SELECTED EXCERPT ::
=== Begin Enclosure ===

| Beware slippery ice!
Interviewer: Changing career, you went back to Armidale.
That’s right. I applied to ANU for a senior lectureship that had been advertised, and came up for an interview. One of the people I had asked to be a referee was Jack Somerville, at the University of New England. (The university college had become a full-fledged university in 1954.) He wrote a reference but at the same time he sent me a job offer for a position which had been advertised but not yet filled. So I went up to Armidale in 1960 nominally to be a senior lecturer in theoretical physics, but with a free hand in just what I would do. I haven’t ever regretted my decision to go there.
The university still had only about 300 or 400 internal students, but it had a very large number of external students doing Arts though not Science degrees by correspondence. It was the first university in Australia to have such a distance learning arrangement, which had been a condition of its establishment. A new physics building started being built soon after I got there, to replace a big science building that fortunately, perhaps, burnt down. It had been built just after the war with the Commonwealth reconstruction training scheme as a horrible corrugated fibro, two-storeys-and-a-basement thing, similar to one still being used at Sydney University.

=== End Enclosure ===

DATA FOR REVIEW ::
=== Begin Enclosure ===

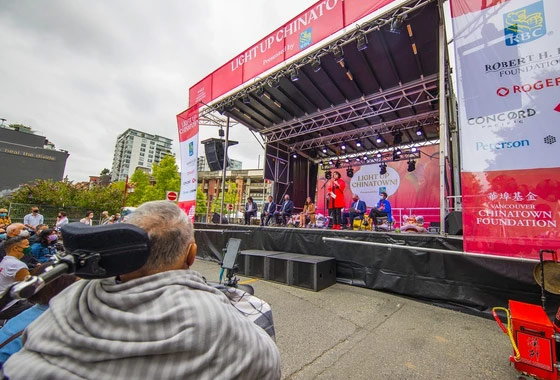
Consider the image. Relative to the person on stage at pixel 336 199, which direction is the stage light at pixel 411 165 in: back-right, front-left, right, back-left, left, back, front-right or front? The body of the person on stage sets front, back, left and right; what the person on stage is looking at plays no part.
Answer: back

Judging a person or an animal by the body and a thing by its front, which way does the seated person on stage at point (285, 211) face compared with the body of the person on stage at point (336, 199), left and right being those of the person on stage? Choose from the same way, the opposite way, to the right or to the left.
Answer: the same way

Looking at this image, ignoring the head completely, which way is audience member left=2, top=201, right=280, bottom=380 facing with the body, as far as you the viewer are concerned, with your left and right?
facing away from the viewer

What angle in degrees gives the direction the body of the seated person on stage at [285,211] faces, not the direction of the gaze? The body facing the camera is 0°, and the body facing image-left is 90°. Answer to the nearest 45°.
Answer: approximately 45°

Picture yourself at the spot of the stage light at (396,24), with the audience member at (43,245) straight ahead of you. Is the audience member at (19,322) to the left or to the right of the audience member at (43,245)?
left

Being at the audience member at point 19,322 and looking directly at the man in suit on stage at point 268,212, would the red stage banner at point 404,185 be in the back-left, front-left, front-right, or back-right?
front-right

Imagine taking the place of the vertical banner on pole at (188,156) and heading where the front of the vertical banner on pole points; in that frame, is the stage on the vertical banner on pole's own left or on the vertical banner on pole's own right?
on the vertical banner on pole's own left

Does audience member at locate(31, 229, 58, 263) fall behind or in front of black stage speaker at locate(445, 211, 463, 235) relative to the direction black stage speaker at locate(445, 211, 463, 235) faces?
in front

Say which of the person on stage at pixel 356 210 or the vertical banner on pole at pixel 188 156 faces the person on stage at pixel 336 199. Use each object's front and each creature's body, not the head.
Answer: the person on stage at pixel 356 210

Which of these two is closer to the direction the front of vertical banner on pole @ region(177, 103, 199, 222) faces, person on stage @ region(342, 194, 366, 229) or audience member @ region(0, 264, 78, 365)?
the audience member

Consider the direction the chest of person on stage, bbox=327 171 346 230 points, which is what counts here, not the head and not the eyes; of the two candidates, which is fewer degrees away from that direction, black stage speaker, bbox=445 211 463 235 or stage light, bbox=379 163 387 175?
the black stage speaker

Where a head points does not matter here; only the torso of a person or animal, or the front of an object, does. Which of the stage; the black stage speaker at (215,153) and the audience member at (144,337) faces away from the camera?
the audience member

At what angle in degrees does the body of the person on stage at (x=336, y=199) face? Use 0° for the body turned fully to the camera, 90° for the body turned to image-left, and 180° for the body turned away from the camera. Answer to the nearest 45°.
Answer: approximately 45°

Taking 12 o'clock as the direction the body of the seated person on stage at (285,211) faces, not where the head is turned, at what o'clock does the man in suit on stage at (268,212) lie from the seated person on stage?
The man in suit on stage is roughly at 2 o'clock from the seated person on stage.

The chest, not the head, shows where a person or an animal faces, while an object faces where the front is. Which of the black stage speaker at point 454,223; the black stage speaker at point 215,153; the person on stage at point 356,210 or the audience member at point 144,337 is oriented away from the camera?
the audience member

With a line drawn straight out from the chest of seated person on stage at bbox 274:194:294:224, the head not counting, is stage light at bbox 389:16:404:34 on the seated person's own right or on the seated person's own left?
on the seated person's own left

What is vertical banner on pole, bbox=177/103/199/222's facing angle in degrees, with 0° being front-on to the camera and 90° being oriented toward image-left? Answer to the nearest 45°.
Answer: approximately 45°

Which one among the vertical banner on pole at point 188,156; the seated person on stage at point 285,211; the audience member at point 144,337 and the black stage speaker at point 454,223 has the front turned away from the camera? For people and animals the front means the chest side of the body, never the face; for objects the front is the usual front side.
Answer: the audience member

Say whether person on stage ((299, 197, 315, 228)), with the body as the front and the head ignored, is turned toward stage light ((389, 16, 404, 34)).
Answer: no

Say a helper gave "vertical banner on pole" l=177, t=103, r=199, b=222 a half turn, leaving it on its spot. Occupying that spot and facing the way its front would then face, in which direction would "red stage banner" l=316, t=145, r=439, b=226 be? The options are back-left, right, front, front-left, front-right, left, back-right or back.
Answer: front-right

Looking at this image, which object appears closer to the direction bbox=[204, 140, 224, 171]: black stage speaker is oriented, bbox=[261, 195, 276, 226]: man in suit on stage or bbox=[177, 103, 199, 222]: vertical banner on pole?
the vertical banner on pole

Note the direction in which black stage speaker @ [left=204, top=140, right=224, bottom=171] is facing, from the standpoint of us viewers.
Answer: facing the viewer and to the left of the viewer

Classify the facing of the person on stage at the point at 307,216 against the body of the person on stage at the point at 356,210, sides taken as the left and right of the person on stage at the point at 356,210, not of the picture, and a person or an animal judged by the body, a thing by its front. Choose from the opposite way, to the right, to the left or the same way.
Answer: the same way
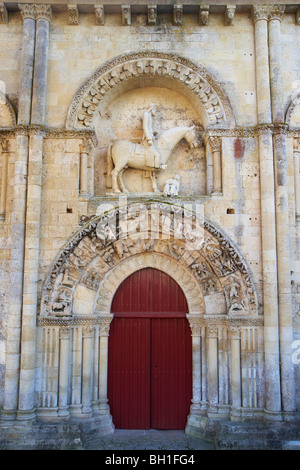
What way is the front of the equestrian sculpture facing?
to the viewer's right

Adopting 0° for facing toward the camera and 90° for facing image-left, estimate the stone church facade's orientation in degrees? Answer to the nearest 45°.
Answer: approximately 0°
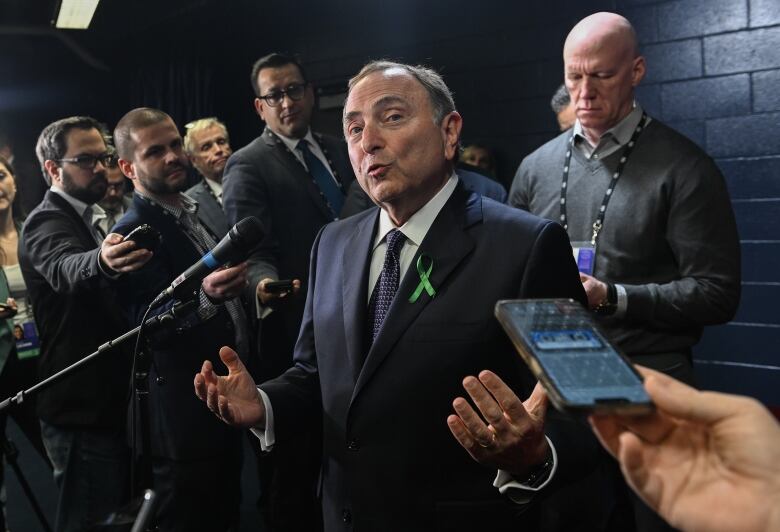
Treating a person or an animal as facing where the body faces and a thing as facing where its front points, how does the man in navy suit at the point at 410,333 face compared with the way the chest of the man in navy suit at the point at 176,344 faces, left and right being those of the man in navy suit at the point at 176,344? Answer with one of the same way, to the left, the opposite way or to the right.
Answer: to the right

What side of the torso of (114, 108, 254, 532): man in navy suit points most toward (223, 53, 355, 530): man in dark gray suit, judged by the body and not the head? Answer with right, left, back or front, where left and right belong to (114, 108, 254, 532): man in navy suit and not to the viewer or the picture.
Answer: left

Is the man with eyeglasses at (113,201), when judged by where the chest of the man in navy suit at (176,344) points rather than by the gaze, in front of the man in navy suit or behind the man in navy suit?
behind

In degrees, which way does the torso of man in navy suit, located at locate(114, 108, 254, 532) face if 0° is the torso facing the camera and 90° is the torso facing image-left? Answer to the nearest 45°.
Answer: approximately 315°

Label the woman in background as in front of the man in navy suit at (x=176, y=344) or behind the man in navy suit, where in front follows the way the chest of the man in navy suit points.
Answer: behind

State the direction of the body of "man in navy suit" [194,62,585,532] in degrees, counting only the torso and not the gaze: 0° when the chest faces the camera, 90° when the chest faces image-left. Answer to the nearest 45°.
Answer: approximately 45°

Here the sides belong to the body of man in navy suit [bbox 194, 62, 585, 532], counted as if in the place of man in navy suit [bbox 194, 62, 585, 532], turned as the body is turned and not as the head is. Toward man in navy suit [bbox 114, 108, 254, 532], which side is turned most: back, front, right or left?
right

=== End Enclosure ===
=== Begin Enclosure ===

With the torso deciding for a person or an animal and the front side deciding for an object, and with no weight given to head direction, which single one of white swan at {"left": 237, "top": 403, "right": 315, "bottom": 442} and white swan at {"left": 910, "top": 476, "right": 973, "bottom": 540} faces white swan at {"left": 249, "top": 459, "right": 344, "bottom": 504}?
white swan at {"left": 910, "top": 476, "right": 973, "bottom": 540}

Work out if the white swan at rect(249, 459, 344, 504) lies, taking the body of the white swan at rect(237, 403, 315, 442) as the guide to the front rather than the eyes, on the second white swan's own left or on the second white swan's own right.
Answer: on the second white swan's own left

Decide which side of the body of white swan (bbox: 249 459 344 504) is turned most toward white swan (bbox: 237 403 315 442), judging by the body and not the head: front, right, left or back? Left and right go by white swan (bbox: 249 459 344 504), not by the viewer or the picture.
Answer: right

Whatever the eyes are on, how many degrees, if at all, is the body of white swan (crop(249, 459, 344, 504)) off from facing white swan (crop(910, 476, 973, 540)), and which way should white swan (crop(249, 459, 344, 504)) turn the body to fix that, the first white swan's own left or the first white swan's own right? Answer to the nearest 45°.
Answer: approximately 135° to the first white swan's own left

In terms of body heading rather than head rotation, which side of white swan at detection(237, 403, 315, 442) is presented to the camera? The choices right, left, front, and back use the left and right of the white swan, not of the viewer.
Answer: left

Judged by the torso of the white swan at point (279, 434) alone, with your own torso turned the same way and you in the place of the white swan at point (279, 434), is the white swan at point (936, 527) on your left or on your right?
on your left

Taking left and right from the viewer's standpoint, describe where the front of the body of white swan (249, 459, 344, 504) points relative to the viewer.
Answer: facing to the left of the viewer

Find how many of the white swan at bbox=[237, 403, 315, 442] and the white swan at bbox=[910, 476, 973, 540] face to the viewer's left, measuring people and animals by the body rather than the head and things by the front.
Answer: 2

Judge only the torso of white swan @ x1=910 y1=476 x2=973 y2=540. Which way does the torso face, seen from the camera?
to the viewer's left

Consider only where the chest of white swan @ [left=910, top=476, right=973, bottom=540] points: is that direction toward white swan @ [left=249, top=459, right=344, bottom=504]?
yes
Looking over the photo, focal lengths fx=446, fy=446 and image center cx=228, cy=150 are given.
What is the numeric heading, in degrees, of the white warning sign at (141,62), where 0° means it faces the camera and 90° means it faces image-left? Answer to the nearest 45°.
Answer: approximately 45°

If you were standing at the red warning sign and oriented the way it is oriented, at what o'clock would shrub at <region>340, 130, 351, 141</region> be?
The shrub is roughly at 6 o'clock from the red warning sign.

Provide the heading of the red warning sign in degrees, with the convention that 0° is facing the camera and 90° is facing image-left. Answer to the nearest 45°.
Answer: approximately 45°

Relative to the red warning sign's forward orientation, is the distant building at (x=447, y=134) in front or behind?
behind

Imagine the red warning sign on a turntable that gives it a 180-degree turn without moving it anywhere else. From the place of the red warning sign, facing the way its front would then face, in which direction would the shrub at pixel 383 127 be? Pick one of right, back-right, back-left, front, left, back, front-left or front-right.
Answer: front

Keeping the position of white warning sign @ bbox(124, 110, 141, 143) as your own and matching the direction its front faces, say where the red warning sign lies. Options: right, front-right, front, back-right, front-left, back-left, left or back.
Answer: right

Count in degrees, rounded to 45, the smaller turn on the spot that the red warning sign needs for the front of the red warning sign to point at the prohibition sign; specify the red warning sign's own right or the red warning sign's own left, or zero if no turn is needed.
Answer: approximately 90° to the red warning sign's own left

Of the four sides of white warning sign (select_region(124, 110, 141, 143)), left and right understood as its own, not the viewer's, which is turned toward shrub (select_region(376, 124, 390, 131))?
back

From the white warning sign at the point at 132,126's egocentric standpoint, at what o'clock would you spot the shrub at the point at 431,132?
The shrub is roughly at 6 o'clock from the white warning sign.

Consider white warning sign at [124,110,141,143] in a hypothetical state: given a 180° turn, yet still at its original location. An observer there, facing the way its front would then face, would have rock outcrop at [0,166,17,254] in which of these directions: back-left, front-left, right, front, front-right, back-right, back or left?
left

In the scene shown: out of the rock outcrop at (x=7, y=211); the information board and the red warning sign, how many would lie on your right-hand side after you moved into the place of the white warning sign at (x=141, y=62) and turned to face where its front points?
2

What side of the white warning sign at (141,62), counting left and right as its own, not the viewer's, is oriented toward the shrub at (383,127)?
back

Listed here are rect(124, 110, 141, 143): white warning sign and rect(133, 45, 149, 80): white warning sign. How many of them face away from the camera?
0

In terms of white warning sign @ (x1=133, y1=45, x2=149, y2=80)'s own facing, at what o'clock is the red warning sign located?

=== End Enclosure ===
=== Begin Enclosure ===

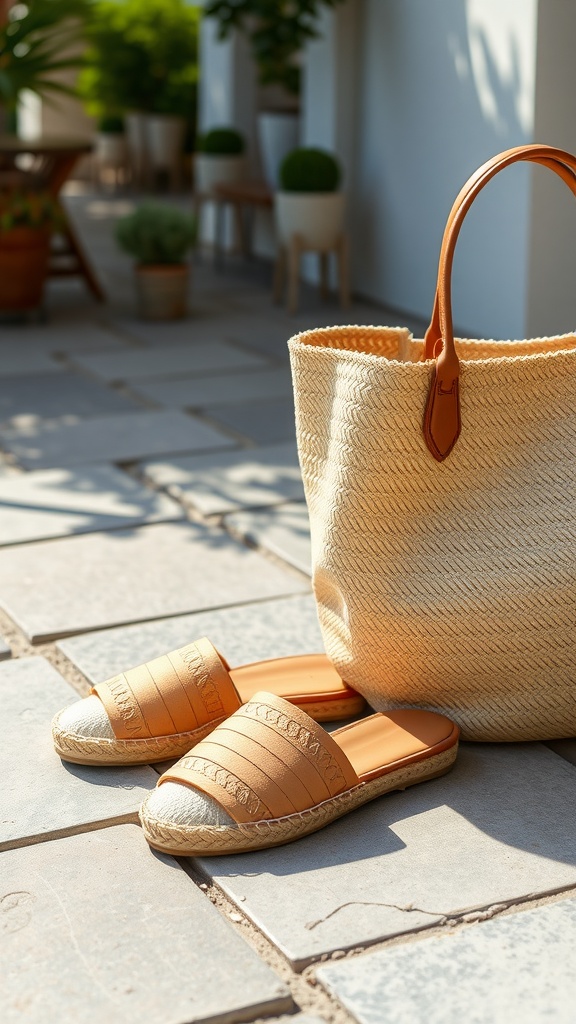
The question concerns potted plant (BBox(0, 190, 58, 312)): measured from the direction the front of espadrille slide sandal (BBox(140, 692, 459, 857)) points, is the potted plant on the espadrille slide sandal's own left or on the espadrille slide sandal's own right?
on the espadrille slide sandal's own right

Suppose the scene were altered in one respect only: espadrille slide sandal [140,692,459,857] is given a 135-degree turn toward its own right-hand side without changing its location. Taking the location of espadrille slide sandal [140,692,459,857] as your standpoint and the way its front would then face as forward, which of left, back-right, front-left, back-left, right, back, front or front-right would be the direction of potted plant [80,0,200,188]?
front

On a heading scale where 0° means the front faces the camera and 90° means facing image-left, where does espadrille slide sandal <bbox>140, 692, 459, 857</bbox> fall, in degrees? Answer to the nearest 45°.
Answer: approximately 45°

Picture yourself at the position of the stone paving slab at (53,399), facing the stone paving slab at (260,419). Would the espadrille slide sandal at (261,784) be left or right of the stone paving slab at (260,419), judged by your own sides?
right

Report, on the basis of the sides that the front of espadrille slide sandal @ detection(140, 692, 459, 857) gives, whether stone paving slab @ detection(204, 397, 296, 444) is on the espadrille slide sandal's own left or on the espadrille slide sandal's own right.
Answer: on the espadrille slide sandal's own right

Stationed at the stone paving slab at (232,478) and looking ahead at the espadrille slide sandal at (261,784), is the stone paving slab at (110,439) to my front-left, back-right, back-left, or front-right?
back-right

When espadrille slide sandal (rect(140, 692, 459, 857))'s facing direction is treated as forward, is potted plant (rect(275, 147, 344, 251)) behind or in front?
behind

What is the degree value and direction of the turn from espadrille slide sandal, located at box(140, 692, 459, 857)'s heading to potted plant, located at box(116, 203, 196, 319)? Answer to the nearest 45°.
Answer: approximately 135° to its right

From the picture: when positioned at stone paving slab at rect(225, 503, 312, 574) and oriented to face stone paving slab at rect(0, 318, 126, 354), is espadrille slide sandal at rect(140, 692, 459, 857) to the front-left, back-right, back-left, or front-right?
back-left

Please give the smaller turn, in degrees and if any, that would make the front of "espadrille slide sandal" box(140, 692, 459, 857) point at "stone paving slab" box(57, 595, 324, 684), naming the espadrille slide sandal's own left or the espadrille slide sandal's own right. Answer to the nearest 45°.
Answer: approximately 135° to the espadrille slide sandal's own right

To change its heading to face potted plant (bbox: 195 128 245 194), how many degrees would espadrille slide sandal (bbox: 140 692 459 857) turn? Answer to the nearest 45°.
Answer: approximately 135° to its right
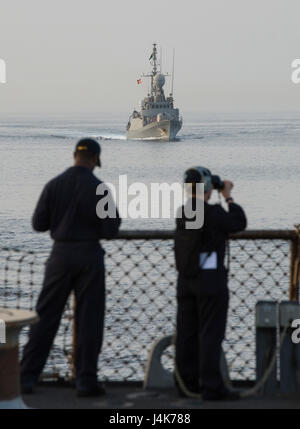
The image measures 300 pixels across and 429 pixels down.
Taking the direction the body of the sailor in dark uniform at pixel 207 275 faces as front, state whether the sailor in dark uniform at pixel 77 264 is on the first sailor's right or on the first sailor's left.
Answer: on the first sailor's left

=== End Enclosure ===

TASK :: How would you translate this sentence from the Armidale interview into Spanish: "It was the first university in Australia to have such a distance learning arrangement, which had been a condition of its establishment."

EXPECTED ANSWER :: Fue la primera universidad de Australia en contar con un sistema de educación a distancia de ese tipo, lo cual había sido una condición para su creación.